In May 2013, a salvage excavation was conducted in the Zipor compound in Modi‘in (Permit No. A-6796; map ref. 200791–907/647245–347), prior to construction. The excavation, undertaken on behalf of the Israel Antiquities Authority and financed by Amar-Coriel Architects, was directed by V. Eshed (field photography), with the assistance of Y. Amrani (administration), A. Dagot (GPS), R. Mishayev and M. Kahan (surveying and drafting), H. Torgë (pottery reading) and M. Shuiskaya (pottery drawing).
Four stone clearance heaps and a field wall were excavated (Fig. 2).
Stone Clearance Heap (L1; Fig. 3). An elliptical clearance heap (diam. 6.5 m, height 1.45 m), consisting of medium- and large-sized stones, was exposed in the western part of the area. Several body sherds of pottery vessels and a jar from the Byzantine period (Fig. 4) were discovered.
Stone Clearance Heap (L2; Fig. 5). An elliptical clearance heap (length c. 6 m, height 2.2 m) consisting of medium-sized stones was exposed in the southern part of the area. The heap was piled up against a boulder on a natural slope that descends from south to north. Several body sherds of pottery vessels dating to the Byzantine period were discovered.

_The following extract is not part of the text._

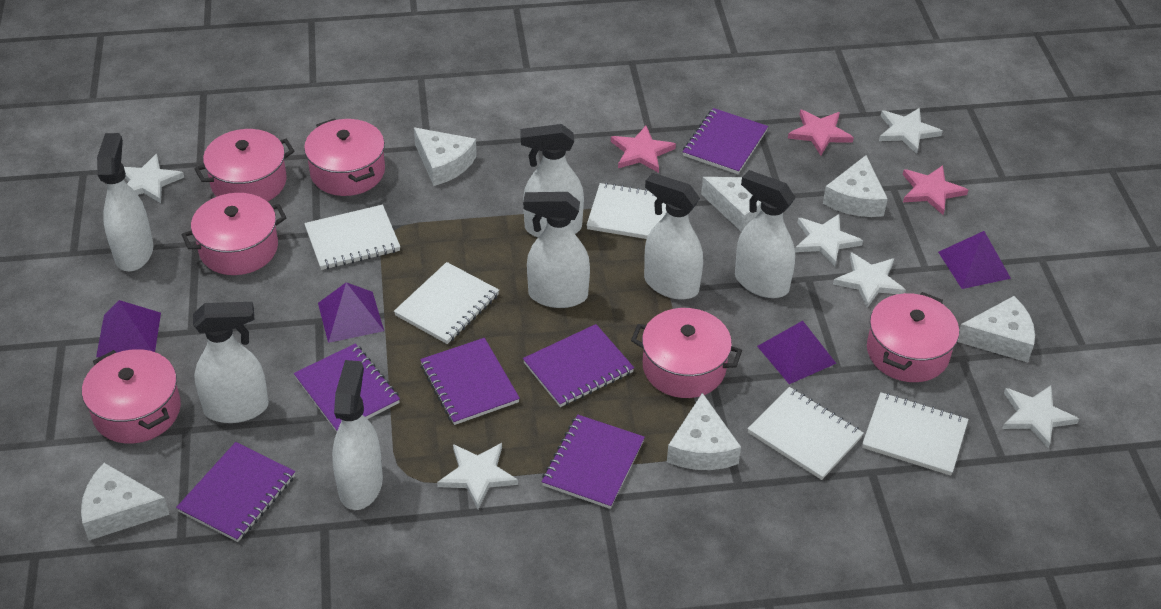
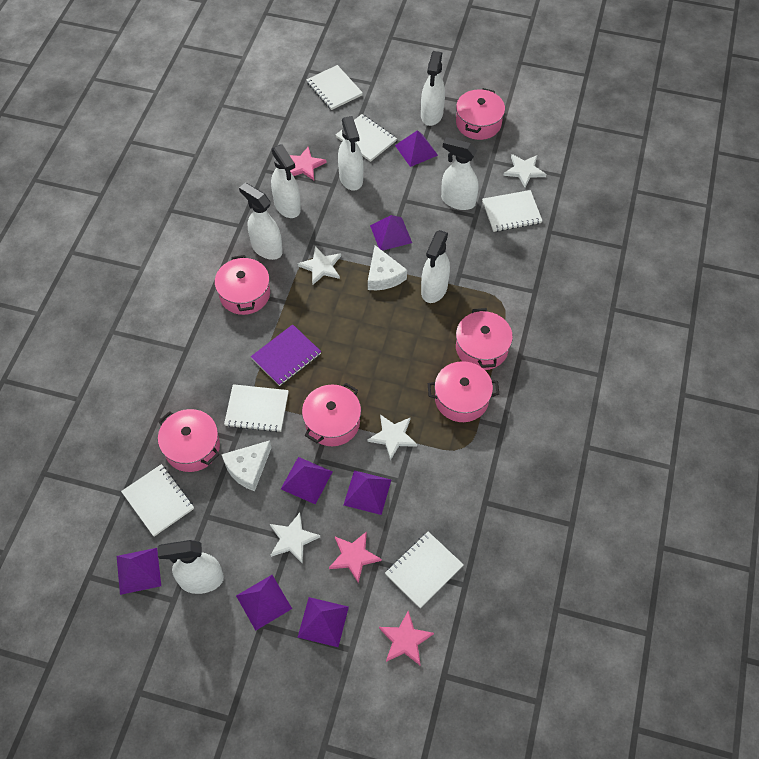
purple notebook: 6 -> 1
purple pyramid: 4 -> 7
white cheese: 6 -> 2
white notebook: 5 -> 6
white star: 6 -> 4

Terrace Wall and Stone Clearance Heap (L3, W5; Fig. 6). A rectangular clearance heap (length 6.5 m, width 5.3 m, height 1.05 m) consisting of medium- and large-sized stones piled on a natural slope that descends from south to north was exposed in the eastern part of the area. The heap was enclosed to its south by a wall (W5) built of a single course of large fieldstones aligned along an east–west axis. The wall apparently marked the edge of an agricultural terrace meant to prevent soil from eroding down the natural northern slope.
Stone Clearance Heap (L4; Fig. 7). An elliptical clearance heap (diam. 6.5 m, height 1 m) consisting of medium- and large-sized stones, descending on a northern natural slope, was exposed in the north of the area.
The ceramic finds recovered in the clearance heaps indicate that the region was inhabited during the Byzantine period. The finds, like those of previous excavations in the region, show that the area was used for cultivation and belonged to one of the nearby settlement sites—Khirbat Abu Fureij or Horbat Tittora—located to the east.